Esta semana começou com uma notícia incômoda para a direção do PT em Pernambuco: um dos seis prefeitos do partido no estado foi acusado de violência doméstica. Segundo denúncia divulgada nas redes sociais da advogada Raíla Miranda, seu ex-marido George de Sidney, prefeito de Granito, teria agredido ela fisicamente por não aceitar o pedido de divórcio. Agora, segundo a denúncia, ele estaria praticando também violência patrimonial. As imagens divulgadas por Miranda mostram seu rosto e corpo com marcas de sangue e de agressões.
“Eu só havia tomado uma decisão sobre minha própria vida: eu não queria mais continuar aquela relação. (…) Nada justifica um homem agredir uma mulher. Nem uma roupa, nem uma discussão, nem uma crise no relacionamento”, afirma a ex-primeira dama no vídeo, pontuando ainda que as agressões ocorreram na primeira quinzena de agosto e diante dos olhos do filho do casal, uma criança de sete anos.
Nas imagens, ela também divulgou trocas de mensagens com o prefeito e alegou estar sofrendo violência patrimonial. “A violência não termina quando o relacionamento acaba. (…) Mas o medo não vai me calar. Estou procurando os meus direitos e reconstruindo a minha vida. Não permitirei que o medo determine o meu futuro. (…) Falo por mim, pelo meu filho e por tantas mulheres que vivem isso em silêncio”, discursou Raíla Miranda.
Um dia após a publicação da ex-esposa, George de Sidney divulgou uma nota escrita afirmando que “os fatos serão tratados exclusivamente pelas vias legais, com a serenidade e a responsabilidade que a situação exige”. “A Constituição Federal assegura a todos o contraditório e a ampla defesa, garantias fundamentais para que nenhuma conclusão ou condenação seja formada sem que os fatos sejam devidamente apurados e todas as partes possam apresentar suas versões e provas”.
A nota do prefeito segue. “Não pretendo transformar questões familiares e judiciais em debate público. Tudo será esclarecido no processo, com provas, responsabilidade e sob os rigores da lei”. Ele também levanta suspeitas sobre o uso das ferramentas institucionais de proteção à mulher, ao defender que “os importantes instrumentos legais de proteção e combate à violência doméstica sejam utilizados para a finalidade a que se destinam, não como mecanismo de disputa patrimonial ou de interferência indevida na convivência familiar”.

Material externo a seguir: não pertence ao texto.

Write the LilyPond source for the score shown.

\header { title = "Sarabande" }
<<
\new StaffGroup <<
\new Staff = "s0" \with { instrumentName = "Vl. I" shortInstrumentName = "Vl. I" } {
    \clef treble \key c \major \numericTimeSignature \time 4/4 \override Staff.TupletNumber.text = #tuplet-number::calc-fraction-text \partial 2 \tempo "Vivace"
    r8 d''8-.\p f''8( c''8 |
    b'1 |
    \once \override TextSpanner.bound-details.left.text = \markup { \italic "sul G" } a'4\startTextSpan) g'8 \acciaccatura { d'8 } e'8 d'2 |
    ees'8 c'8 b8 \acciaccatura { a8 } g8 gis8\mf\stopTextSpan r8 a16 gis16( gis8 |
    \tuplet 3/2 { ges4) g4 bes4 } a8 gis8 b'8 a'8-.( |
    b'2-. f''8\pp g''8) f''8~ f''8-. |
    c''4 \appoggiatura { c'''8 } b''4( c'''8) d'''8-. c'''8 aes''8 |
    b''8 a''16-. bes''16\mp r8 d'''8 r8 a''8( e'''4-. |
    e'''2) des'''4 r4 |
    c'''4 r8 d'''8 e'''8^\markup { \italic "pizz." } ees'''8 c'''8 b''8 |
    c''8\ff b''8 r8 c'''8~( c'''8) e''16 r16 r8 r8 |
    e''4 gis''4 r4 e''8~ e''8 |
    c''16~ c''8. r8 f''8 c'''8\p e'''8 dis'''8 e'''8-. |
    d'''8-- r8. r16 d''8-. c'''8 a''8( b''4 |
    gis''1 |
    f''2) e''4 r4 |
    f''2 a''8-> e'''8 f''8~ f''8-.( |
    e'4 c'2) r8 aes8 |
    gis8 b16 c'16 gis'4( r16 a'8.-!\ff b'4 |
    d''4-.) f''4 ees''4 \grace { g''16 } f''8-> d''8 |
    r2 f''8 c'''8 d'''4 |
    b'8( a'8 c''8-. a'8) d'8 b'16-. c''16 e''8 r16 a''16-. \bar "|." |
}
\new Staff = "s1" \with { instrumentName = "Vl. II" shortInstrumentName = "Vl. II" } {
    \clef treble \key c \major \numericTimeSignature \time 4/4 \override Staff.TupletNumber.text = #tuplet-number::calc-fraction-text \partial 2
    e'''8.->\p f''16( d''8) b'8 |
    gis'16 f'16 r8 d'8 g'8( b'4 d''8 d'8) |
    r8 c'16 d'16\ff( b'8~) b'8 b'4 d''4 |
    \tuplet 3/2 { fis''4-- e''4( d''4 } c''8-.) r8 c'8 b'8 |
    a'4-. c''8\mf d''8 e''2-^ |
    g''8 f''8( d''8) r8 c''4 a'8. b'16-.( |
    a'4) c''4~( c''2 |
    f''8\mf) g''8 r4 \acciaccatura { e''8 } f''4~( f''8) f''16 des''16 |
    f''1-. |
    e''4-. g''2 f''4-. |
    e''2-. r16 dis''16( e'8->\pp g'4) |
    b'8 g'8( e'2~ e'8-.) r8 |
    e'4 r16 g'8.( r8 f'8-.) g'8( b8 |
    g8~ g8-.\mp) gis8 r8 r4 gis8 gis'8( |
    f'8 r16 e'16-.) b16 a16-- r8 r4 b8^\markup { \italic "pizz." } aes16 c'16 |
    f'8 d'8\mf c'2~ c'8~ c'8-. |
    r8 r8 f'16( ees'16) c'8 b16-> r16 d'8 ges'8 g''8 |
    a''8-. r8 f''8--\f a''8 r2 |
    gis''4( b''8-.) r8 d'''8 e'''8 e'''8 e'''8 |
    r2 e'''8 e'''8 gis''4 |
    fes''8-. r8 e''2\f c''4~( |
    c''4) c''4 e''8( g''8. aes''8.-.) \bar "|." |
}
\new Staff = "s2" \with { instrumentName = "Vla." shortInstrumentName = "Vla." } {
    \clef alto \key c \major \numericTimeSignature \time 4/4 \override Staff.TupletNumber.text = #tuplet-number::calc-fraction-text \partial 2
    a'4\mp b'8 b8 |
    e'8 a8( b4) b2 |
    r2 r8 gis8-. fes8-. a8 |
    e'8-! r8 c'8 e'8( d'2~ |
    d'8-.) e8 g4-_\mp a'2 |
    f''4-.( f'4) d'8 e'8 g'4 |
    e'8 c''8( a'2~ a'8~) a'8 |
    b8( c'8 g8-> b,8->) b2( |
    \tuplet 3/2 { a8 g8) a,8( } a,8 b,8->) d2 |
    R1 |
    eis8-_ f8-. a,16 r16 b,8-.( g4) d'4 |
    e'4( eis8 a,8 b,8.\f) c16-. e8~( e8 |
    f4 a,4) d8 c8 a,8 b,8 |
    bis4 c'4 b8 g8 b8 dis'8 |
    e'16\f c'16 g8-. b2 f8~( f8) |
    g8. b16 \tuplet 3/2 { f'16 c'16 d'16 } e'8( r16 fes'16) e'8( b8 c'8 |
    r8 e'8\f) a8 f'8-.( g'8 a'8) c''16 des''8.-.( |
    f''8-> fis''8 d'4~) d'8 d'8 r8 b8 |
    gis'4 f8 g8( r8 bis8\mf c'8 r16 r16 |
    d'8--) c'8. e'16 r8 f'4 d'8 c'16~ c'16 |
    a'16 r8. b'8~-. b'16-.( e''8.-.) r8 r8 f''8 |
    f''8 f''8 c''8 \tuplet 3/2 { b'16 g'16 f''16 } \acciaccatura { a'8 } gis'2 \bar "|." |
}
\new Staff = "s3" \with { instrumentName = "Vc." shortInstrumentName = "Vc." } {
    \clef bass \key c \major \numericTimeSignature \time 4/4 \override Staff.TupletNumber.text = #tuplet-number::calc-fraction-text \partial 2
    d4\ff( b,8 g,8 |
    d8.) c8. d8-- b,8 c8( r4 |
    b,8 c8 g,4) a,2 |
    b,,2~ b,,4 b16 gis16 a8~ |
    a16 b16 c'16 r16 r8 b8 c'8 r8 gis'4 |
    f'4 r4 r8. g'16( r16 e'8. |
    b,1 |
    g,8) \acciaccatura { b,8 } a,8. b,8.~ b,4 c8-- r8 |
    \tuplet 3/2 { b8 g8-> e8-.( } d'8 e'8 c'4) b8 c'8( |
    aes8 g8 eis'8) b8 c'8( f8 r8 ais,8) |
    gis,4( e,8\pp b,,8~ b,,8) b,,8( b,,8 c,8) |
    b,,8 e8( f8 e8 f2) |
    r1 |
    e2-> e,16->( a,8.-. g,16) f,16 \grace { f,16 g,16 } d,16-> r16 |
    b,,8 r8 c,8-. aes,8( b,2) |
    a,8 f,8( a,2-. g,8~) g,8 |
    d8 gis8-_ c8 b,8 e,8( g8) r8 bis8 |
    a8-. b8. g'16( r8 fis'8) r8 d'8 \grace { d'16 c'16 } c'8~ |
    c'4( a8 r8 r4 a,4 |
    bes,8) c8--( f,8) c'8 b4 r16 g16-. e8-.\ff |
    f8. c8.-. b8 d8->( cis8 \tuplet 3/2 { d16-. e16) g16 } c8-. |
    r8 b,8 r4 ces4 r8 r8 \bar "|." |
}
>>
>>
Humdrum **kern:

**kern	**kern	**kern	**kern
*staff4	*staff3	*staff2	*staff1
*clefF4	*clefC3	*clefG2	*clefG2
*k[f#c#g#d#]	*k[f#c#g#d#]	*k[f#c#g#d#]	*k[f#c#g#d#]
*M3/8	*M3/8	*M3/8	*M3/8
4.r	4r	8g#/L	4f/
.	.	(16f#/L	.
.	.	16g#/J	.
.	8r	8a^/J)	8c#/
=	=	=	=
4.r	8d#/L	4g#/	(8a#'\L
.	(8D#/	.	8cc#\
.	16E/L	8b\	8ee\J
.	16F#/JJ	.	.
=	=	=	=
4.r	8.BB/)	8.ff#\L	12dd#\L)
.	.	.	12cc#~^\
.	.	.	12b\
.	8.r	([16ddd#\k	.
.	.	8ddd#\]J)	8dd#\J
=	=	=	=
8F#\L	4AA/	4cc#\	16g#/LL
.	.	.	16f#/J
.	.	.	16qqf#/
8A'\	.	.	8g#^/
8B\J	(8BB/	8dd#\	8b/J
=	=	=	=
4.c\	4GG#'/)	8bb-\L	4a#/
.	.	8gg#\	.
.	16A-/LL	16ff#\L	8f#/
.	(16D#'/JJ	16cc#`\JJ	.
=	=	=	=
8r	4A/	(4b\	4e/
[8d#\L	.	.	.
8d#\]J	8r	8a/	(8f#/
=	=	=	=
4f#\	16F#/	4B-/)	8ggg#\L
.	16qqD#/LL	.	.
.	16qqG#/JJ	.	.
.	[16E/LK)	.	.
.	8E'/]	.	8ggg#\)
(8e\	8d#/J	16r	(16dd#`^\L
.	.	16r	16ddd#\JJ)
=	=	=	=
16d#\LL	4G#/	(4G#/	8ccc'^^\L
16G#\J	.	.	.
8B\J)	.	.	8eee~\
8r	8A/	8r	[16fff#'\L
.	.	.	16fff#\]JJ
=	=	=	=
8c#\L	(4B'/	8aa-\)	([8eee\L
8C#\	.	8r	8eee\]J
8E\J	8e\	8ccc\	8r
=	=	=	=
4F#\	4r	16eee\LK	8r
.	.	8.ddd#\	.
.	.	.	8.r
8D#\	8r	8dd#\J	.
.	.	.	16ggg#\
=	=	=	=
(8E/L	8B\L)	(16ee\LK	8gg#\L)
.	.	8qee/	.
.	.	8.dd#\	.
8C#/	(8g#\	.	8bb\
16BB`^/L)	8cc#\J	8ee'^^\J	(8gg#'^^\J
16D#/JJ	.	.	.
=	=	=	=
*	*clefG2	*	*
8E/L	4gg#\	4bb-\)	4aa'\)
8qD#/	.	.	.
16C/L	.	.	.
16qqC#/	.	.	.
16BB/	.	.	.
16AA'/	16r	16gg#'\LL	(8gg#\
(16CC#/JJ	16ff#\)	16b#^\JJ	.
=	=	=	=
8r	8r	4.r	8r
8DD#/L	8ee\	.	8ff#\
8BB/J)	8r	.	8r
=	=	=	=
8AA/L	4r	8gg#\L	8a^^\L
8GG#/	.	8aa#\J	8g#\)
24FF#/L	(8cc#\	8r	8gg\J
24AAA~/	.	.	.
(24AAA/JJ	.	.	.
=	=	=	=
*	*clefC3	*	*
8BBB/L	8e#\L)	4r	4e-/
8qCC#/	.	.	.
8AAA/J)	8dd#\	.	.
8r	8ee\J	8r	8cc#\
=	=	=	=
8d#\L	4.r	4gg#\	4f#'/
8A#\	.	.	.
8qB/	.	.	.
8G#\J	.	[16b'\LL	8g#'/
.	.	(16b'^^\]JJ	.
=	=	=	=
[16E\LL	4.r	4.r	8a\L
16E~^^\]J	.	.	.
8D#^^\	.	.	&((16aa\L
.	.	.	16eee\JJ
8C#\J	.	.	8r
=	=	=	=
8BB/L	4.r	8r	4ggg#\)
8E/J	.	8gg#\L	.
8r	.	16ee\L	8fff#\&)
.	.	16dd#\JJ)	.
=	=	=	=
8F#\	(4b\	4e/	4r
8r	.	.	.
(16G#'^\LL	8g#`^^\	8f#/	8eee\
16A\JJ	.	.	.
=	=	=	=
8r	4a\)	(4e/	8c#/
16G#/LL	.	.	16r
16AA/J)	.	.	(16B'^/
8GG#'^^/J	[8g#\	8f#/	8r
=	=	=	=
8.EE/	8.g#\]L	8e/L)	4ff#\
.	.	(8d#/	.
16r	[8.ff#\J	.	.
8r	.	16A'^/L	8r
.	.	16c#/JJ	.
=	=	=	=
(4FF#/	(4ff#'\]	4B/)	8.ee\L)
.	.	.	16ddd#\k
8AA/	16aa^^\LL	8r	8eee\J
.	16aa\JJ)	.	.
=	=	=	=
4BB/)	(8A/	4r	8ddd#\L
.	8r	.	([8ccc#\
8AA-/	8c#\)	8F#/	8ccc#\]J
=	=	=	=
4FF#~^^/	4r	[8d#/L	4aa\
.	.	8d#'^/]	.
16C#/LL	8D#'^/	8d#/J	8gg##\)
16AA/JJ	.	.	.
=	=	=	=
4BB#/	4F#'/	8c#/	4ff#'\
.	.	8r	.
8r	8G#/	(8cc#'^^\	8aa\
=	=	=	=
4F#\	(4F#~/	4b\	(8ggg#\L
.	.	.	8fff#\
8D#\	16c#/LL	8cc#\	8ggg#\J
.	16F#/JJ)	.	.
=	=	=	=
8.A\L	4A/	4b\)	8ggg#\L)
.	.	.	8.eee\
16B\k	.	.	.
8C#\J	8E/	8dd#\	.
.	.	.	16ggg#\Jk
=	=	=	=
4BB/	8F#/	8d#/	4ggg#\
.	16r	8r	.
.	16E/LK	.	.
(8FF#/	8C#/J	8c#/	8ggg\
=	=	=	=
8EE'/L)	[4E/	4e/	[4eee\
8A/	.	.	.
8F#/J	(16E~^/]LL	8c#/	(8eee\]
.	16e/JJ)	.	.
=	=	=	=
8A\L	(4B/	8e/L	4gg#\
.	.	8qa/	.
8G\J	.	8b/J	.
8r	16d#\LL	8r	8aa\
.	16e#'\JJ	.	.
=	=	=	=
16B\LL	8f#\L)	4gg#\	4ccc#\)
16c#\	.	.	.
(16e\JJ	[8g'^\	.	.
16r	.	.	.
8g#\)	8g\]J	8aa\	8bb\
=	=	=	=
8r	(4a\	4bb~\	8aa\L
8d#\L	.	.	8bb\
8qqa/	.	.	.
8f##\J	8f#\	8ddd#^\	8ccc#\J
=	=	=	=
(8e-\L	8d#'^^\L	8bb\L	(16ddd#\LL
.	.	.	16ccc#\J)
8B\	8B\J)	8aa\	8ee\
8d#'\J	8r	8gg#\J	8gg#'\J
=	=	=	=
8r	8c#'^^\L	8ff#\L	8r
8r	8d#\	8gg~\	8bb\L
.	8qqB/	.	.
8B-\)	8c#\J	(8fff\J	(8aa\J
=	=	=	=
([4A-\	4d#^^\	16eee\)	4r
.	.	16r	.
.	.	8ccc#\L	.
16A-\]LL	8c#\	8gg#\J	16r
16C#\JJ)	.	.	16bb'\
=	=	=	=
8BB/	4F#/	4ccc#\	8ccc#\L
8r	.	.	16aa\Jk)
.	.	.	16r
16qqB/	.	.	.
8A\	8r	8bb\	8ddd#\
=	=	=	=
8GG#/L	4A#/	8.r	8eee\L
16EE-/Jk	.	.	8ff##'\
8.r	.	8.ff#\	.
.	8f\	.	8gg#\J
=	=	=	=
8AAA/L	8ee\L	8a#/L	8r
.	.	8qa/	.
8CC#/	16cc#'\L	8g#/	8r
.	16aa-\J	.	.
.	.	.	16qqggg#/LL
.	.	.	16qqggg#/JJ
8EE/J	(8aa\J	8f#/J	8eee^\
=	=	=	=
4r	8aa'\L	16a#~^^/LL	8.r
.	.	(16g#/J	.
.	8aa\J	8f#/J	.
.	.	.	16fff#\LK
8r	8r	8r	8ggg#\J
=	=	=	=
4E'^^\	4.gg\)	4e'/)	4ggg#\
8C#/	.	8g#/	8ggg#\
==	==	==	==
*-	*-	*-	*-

Partido dos Trabalhadores desfilia prefeito
A direção do PT em Pernambuco divulgou uma nota, escrita em parceria com a Secretaria de Mulheres do partido, sem pormenorizar sobre o tema, afirmando que “repudia com veemência toda e qualquer forma de violência contra as mulheres” e se solidarizando com a Raíla Miranda, apontada como vítima na denúncia de um caso de “agressão física e violência patrimonial envolvendo o prefeito de Granito, George de Sidney”. O partido afirma que encaminhava, “em regime de urgência”, um processo ético e disciplinar que acarretaria na desfiliação do acusado, quando este enviou uma carta pedindo a desfiliação.
O partido destaca ainda que o poder público deve ser célere na proteção das vítimas. “São urgentes a apuração dos fatos e a adoção das providências cabíveis pelos órgãos de Justiça, assim como as medidas necessárias para assegurar a proteção imediata das vítimas: mulher e criança. (…) A violência contra a mulher é uma das mais duras expressões da estrutura patriarcal que contamina a sociedade, atenta diariamente contra a vida das mulheres e precisa ser combatida com firmeza. É preciso romper com a naturalização da ideia de posse sobre as mulheres e combater a cultura de impunidade que permite a perpetuação dessa violência”, diz a nota.
“Esse caso não será esquecido e encontrará, nesta direção, todo empenho necessário para que haja uma resposta exemplar em defesa da vida e dos direitos das mulheres”, conclui o documento. Granito é um município de 7,2 mil habitantes, no Sertão do estado. Um dos seis onde o PT elegeu prefeitos. Agora o partido possui apenas cinco gestores municipais em Pernambuco.